Problem requirements:
Copy the rows starting at the line that contains "Which has a higher value, Morning" and ending at the line that contains "LevePriceHQ", leaving the pictures out of your answer.

Records to process: Begin

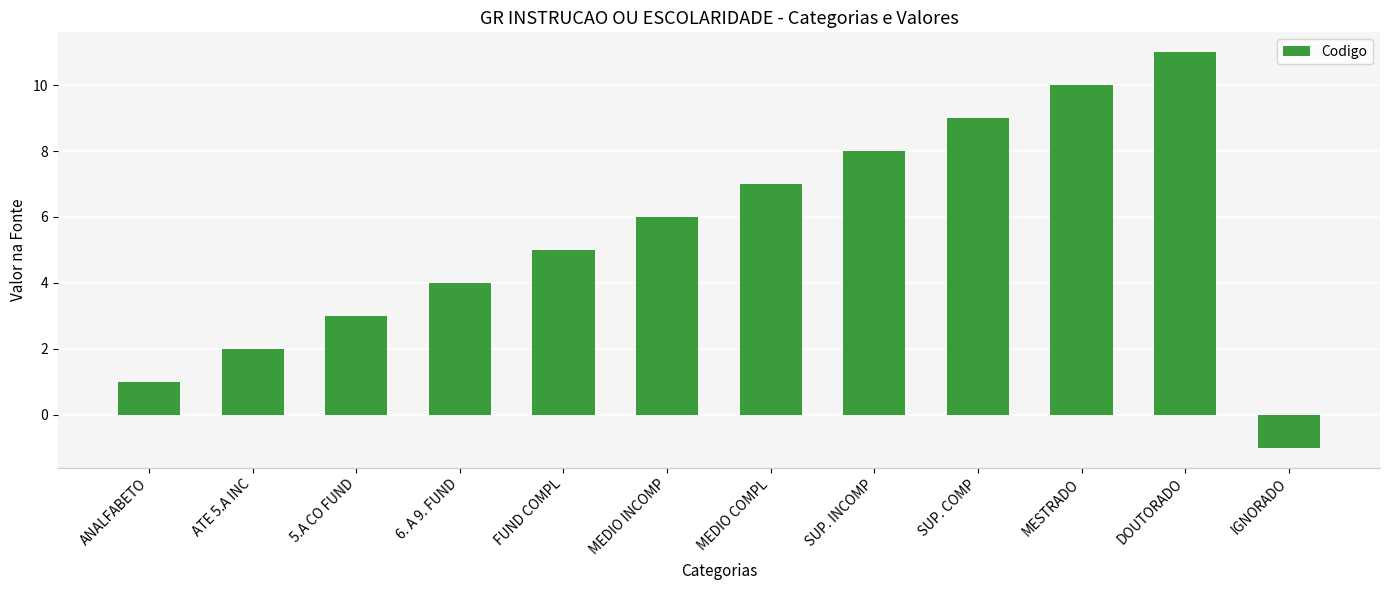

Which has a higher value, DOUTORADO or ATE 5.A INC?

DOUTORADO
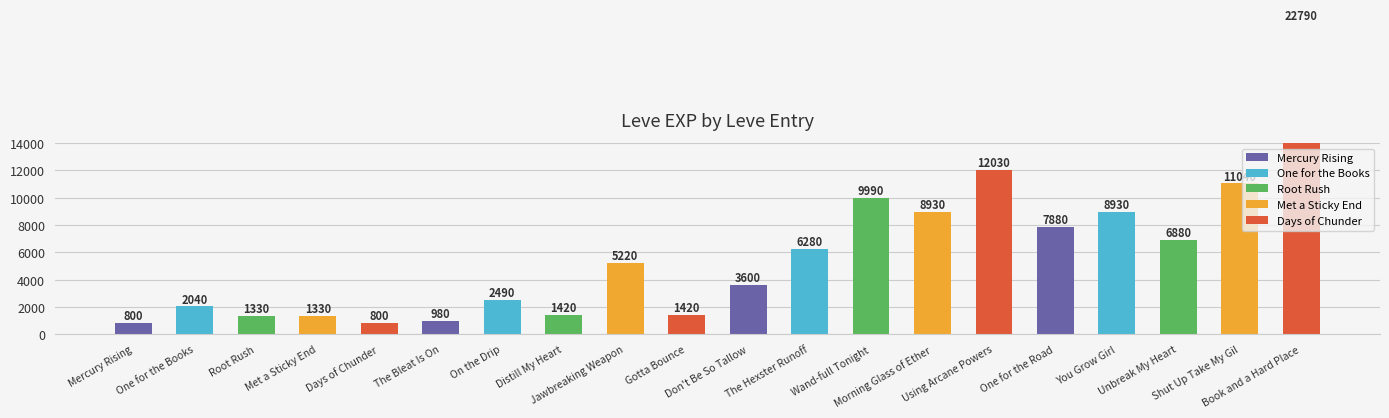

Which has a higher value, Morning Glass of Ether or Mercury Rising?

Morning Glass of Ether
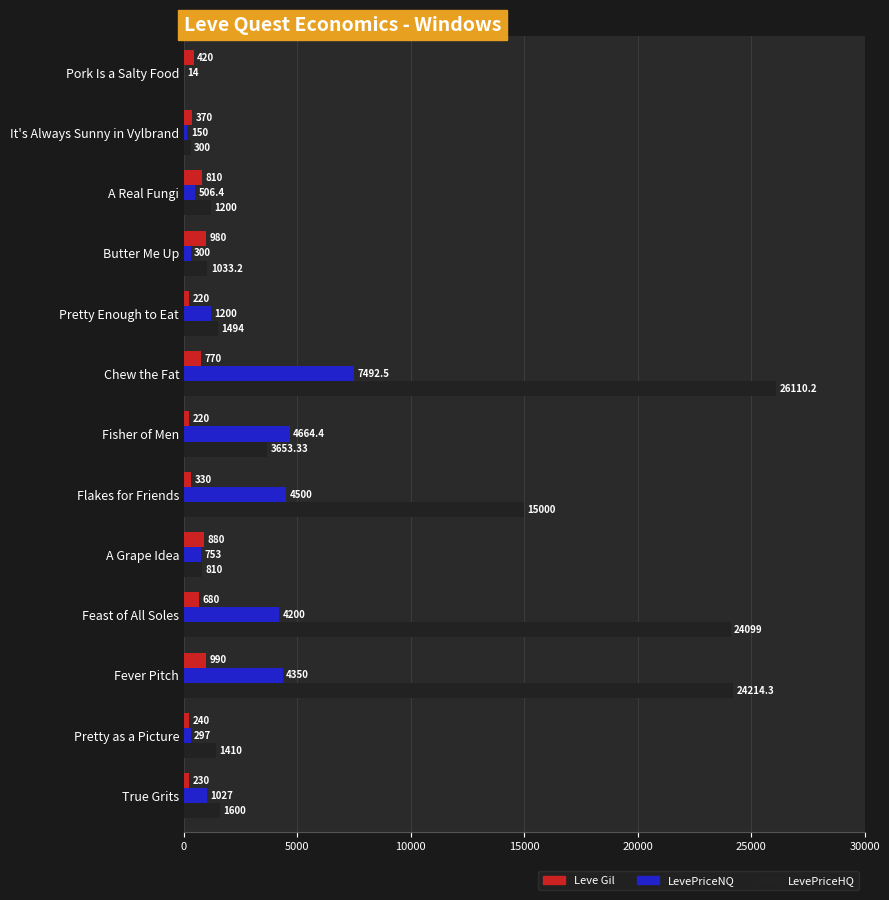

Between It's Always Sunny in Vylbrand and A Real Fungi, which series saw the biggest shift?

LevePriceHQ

Records to process: End
Records to process: Begin

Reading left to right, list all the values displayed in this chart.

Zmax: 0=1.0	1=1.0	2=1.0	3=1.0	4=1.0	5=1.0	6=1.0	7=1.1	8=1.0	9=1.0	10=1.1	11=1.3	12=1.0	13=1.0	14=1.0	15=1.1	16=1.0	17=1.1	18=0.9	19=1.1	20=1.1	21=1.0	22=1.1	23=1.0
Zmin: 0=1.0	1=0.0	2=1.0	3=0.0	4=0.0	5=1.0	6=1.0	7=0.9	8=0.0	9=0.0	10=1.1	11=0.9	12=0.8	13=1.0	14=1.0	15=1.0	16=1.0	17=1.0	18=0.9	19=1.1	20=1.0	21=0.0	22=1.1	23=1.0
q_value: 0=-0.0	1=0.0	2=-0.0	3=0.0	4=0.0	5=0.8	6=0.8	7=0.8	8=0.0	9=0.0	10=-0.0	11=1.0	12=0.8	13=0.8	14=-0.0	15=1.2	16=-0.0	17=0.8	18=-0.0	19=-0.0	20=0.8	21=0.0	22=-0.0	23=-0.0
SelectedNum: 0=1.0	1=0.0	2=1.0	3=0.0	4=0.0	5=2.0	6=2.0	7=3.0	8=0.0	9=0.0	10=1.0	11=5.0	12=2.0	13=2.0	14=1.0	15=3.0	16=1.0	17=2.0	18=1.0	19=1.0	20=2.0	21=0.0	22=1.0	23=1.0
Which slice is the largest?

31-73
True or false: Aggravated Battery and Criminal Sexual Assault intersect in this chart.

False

Records to process: End

Solved problem:
Which has a higher value, Morning Glass of Ether or Mercury Rising?

Morning Glass of Ether

Between It's Always Sunny in Vylbrand and A Real Fungi, which series saw the biggest shift?

LevePriceHQ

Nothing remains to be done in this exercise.